## CHALLENGE 1
Answer these questions using the passage on the Instrumental award choice:
(a) Why did the Instrumental category come down to an endgame battle?
(b) Which recording did Zimerman make the final three over?
(c) In which sonata does the writer rank Melnikov equal first with Richter?
## CHALLENGE 2
Summarize the passage on the Instrumental award choice in two sentences.

## PAGE TEXT
************
There was an endgame battle for Instrumental because two of us hadn't received Krystian Zimerman's Schubert Sonatas by the day of judgement. Our front-runners pending that included my absolute favourite, Alexander Melnikov's first disc of Prokofiev sonatas (Melnikov was also a top contender with Andreas Staier in very live-wire Schubert piano duets).
Because it's perhaps the finest performance I've ever heard of the Sixth Sonata, and equal first with Richter in the Eighth, I'd put this above Zimerman's Schubert, since he stands alongside quite a few other greats. But still, when I finally heard it, I had to include Zimerman in my final three over Fenella Humphrys' 'Bach to the Future 2' - great playing, but for me there were a couple of duds among the new works. That probably gave Zimerman the edge in the joint final choice. Anyway, Melnikov will be back with Volume Two of his Prokofiev soon, which should give the 2018 panel something to get hold of...
************
## EXCERPTED RECORDS
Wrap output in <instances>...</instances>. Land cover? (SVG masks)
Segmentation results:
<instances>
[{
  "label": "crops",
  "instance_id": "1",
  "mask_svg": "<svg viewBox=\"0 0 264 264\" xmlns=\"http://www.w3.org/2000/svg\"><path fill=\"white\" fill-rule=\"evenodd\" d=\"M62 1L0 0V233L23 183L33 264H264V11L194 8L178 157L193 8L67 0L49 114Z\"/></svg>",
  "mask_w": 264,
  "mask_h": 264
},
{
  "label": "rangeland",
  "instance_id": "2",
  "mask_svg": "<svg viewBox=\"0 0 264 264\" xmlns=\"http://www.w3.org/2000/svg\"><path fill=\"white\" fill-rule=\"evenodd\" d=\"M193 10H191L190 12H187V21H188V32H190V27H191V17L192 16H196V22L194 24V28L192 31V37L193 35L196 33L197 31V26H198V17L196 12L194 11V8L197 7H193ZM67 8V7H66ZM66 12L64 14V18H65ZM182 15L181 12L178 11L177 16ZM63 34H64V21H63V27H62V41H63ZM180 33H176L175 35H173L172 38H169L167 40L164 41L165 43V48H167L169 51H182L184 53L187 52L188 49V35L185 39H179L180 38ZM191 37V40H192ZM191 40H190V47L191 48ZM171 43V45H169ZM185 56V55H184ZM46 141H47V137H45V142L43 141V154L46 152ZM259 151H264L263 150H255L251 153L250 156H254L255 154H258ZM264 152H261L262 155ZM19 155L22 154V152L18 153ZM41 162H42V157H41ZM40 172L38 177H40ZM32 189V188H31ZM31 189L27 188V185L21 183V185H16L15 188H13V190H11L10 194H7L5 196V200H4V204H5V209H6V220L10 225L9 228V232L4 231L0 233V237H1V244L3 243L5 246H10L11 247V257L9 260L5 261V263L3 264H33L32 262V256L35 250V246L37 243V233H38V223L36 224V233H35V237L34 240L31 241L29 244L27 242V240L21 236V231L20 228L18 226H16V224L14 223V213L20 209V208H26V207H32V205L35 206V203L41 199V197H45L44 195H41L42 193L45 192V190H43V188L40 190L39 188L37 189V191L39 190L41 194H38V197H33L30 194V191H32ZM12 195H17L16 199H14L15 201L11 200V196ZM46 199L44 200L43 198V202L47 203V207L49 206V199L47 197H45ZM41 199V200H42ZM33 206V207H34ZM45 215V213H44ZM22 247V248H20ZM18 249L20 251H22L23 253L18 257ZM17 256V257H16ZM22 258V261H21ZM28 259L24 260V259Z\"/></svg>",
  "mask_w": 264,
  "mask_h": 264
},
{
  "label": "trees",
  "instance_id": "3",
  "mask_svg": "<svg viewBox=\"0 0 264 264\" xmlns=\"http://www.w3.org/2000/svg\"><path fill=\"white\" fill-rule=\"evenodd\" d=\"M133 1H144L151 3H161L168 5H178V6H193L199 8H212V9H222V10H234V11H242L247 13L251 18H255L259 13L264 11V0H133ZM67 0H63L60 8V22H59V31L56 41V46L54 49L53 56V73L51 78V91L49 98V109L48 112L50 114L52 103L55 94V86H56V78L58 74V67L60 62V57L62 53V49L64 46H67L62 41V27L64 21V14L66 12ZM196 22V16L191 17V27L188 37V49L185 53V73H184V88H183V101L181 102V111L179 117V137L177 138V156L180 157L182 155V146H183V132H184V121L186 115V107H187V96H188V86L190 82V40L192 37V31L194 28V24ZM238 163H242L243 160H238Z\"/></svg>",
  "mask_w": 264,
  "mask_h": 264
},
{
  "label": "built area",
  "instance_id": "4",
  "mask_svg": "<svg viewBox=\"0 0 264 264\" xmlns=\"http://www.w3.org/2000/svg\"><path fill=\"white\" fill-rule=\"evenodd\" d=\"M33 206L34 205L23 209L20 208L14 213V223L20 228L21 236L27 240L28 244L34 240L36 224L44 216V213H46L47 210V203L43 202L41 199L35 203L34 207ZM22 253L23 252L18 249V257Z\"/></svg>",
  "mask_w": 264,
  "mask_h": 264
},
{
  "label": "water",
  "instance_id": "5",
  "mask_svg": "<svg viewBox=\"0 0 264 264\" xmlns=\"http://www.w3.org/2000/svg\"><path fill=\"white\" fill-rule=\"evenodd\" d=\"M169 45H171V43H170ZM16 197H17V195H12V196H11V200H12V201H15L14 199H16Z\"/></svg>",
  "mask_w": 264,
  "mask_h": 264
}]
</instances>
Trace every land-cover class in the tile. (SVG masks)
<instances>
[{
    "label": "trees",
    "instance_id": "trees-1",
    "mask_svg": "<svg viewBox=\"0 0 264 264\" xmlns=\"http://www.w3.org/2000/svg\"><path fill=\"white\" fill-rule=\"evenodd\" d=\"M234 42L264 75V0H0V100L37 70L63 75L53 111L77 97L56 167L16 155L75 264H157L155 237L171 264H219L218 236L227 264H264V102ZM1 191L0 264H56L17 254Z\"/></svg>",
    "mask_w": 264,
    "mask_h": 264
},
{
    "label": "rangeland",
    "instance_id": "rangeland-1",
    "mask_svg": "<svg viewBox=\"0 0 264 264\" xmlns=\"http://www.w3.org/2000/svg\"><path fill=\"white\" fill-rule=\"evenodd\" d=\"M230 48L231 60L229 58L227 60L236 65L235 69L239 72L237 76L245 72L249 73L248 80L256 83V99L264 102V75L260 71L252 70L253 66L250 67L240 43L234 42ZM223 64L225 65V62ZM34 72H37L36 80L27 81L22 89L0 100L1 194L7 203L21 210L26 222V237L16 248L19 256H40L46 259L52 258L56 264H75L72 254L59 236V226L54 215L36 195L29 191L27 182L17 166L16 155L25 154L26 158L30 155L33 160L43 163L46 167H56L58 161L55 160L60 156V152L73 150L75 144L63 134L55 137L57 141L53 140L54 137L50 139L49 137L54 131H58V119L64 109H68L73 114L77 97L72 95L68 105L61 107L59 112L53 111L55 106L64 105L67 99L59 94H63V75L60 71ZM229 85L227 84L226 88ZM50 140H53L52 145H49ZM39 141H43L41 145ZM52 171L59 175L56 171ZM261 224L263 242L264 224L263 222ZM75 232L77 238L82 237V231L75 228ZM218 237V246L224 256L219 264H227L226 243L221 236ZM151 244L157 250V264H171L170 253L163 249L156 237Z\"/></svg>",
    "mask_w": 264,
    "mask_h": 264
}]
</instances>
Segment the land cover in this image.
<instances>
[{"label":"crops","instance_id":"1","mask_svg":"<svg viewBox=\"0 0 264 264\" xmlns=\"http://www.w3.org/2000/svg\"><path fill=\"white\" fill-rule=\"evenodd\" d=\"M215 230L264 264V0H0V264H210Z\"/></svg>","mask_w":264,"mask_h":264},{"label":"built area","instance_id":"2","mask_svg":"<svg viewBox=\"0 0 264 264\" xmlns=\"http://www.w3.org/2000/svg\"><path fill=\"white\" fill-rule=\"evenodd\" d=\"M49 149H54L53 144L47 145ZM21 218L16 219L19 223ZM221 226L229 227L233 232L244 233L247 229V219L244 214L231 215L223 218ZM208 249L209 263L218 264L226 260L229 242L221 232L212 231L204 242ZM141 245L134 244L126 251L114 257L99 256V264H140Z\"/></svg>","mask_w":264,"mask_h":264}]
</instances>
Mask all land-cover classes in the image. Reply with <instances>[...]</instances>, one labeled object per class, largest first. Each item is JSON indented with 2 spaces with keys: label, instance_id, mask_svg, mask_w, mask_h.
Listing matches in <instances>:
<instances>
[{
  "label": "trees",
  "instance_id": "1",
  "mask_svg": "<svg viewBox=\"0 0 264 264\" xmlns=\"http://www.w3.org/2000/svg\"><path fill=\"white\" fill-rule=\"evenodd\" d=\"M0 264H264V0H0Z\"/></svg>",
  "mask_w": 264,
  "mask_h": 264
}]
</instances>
************
## EXERCISE ANSWER 1
(a) Two of the judges hadn't received Krystian Zimerman's Schubert Sonatas by the day of judgement.
(b) Fenella Humphrys' 'Bach to the Future 2'.
(c) The Eighth Sonata.

## EXERCISE ANSWER 2
The Instrumental choice came down to an endgame because two judges hadn't received Krystian Zimerman's Schubert Sonatas in time, and the writer's favorite was Alexander Melnikov's first disc of Prokofiev sonatas, praised for the Sixth and Eighth Sonatas. Once heard, Zimerman made the writer's final three over Fenella Humphrys' 'Bach to the Future 2', which probably gave him the edge in the joint final choice, while Melnikov's second Prokofiev volume is due soon.